INFORMATION SHOWN:
* * * * *
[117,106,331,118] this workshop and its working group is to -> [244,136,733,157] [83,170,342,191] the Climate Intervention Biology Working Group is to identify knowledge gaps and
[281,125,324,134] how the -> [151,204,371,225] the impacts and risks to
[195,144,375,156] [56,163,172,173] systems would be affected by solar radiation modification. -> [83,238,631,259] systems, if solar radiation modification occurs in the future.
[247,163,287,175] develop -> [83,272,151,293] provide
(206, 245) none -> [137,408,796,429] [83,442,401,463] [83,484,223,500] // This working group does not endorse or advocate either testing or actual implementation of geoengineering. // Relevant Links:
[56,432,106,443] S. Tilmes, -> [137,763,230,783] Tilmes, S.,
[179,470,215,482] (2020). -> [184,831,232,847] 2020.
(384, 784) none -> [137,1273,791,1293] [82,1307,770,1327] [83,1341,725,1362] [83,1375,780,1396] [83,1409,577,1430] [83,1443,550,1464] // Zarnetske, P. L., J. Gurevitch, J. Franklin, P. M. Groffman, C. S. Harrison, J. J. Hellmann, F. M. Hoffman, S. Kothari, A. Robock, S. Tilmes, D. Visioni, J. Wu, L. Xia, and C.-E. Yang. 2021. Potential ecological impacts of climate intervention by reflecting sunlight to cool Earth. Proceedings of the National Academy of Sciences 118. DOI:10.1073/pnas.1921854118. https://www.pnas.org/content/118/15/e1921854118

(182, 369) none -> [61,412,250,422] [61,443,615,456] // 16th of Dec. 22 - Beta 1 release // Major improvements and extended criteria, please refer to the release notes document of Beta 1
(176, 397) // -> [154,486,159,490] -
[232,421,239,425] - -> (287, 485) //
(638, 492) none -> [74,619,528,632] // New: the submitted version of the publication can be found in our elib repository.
* * * * *
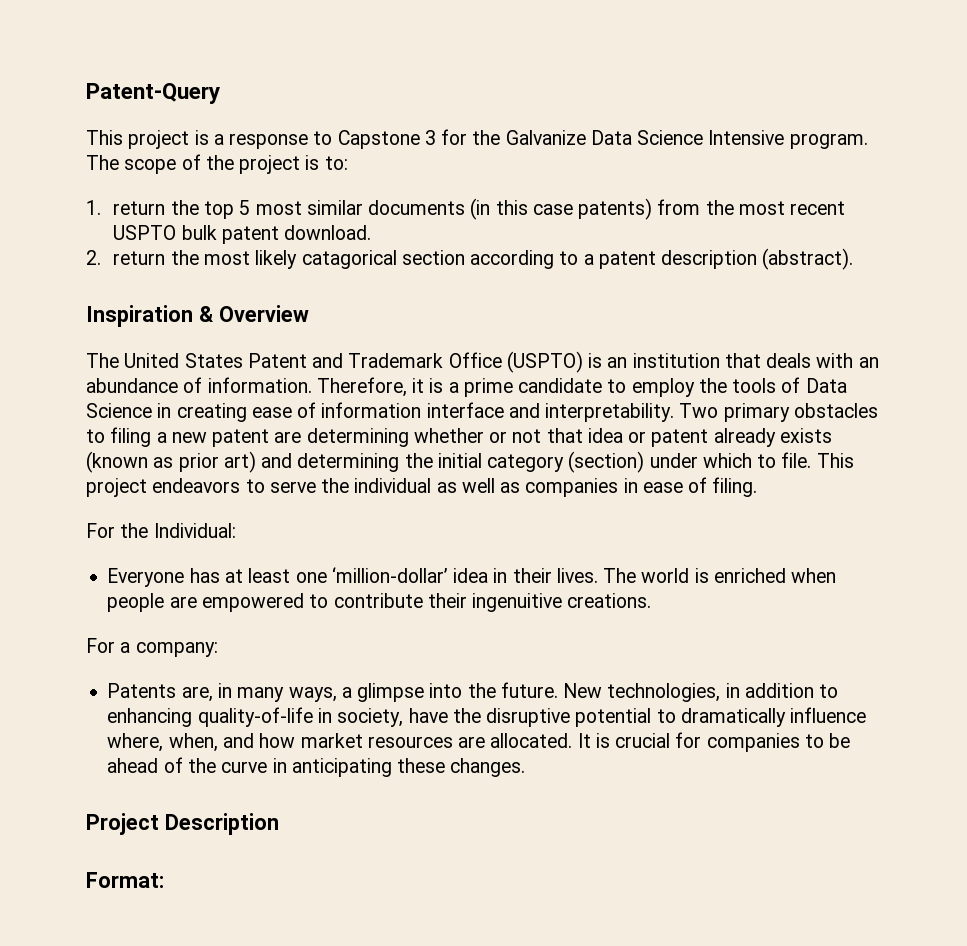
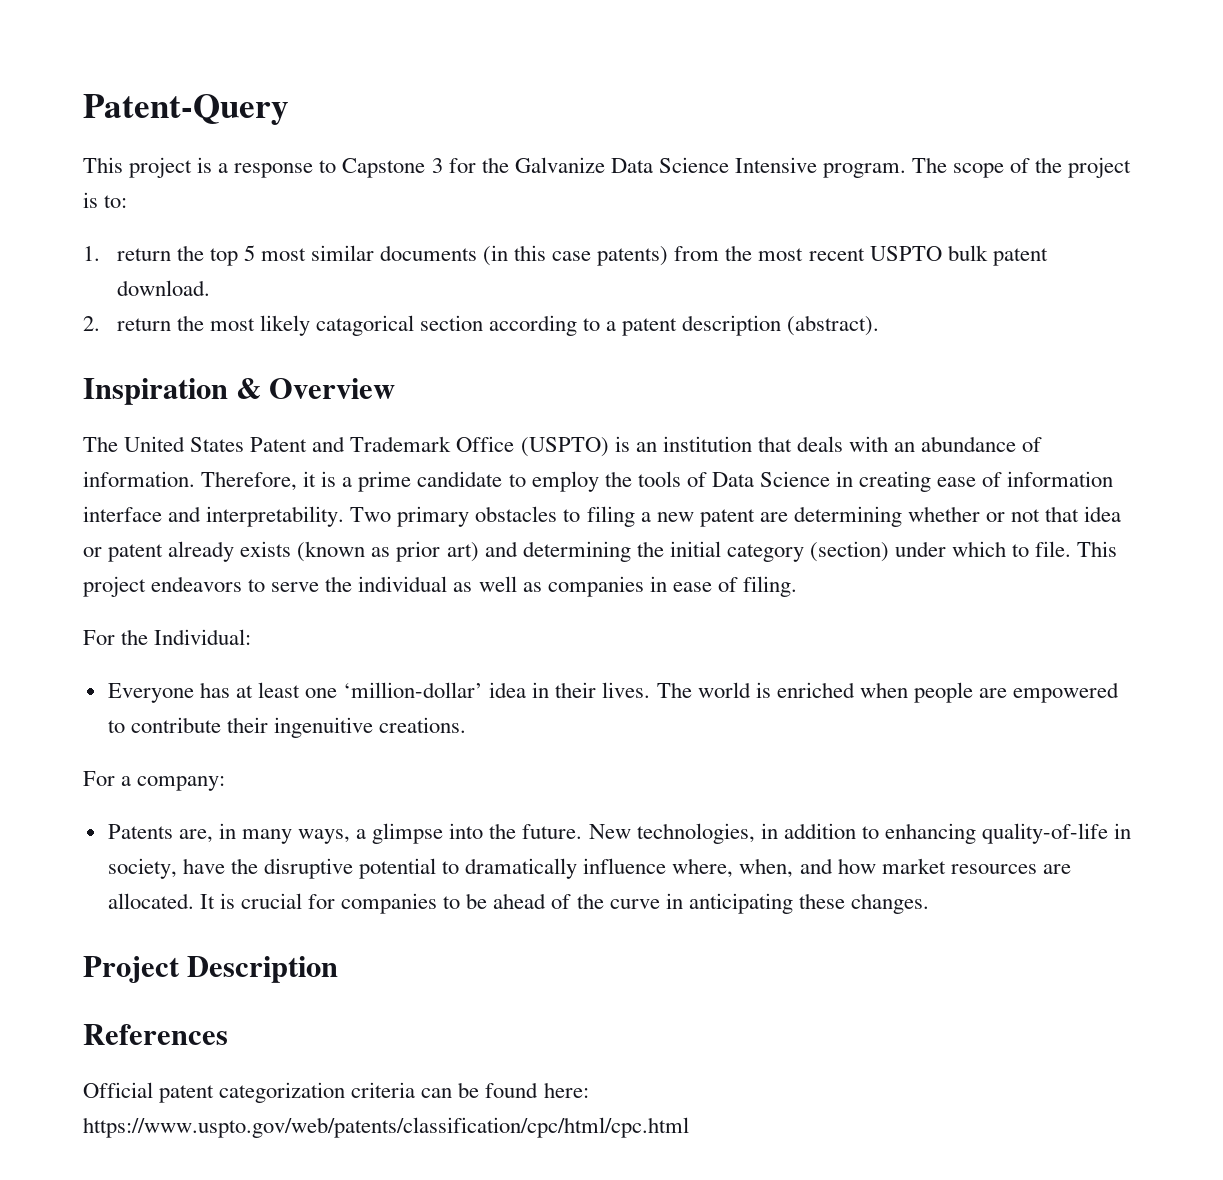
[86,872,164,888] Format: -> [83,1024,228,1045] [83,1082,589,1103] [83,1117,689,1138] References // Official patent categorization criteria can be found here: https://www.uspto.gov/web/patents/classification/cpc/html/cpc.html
* * * * *
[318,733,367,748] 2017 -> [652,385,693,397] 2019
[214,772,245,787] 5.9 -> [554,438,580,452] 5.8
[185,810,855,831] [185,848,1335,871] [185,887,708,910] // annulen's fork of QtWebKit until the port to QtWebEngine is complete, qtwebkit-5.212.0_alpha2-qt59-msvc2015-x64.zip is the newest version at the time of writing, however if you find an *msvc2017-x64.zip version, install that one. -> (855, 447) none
* * * * *
TASK PROMPT: Extract the lines of the preceding material that run from the line with "(176, 397) //" through the line with "(638, 492) none", inclusive, reproducing them exactly and adding nothing.

RESULT BELOW:
(176, 397) // -> [154,486,159,490] -
[232,421,239,425] - -> (287, 485) //
(638, 492) none -> [74,619,528,632] // New: the submitted version of the publication can be found in our elib repository.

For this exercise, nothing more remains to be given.